DIRECTIONS: For this exercise, please find the lines in the entries that include the word "pull" and copy them.

Dataset entries:
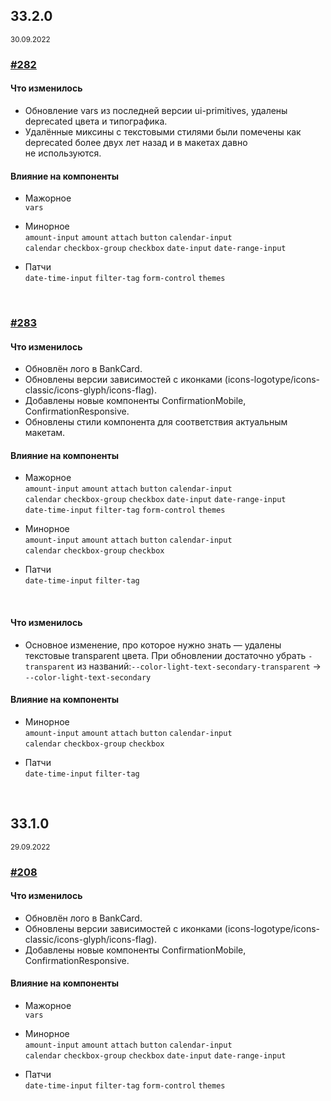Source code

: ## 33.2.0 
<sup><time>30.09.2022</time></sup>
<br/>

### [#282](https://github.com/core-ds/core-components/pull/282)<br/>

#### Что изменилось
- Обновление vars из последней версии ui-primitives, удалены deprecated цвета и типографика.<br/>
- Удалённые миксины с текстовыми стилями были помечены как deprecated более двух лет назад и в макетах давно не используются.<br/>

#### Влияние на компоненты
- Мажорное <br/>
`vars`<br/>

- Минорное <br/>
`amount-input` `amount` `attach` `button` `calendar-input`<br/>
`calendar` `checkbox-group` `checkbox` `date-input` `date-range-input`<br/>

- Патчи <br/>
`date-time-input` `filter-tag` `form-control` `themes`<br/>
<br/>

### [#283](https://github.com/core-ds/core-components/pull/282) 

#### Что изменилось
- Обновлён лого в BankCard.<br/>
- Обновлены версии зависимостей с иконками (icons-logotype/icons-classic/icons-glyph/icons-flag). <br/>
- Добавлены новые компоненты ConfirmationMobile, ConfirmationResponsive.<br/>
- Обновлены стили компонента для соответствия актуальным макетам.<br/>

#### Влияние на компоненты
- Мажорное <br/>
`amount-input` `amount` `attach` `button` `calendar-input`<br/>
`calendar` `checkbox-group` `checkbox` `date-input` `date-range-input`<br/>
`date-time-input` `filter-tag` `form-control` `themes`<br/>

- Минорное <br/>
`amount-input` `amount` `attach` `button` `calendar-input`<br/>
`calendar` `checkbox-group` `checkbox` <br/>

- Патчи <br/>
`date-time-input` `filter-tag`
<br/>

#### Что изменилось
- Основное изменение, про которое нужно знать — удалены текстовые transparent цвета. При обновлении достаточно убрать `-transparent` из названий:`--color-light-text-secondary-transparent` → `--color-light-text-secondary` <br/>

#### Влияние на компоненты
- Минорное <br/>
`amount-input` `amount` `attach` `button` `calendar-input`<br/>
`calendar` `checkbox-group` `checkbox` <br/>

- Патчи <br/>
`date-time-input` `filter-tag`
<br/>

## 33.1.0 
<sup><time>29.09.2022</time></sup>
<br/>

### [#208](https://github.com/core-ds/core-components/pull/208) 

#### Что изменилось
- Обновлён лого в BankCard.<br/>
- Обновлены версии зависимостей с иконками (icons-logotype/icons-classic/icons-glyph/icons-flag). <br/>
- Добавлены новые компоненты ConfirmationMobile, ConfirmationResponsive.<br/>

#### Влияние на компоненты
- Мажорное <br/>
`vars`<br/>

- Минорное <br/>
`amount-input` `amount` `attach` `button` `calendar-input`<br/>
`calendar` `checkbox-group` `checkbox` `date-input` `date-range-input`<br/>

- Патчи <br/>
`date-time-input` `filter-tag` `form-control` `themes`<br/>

WRITTEN REPLY:
### [#282](https://github.com/core-ds/core-components/pull/282)<br/>
### [#283](https://github.com/core-ds/core-components/pull/282) 
### [#208](https://github.com/core-ds/core-components/pull/208) 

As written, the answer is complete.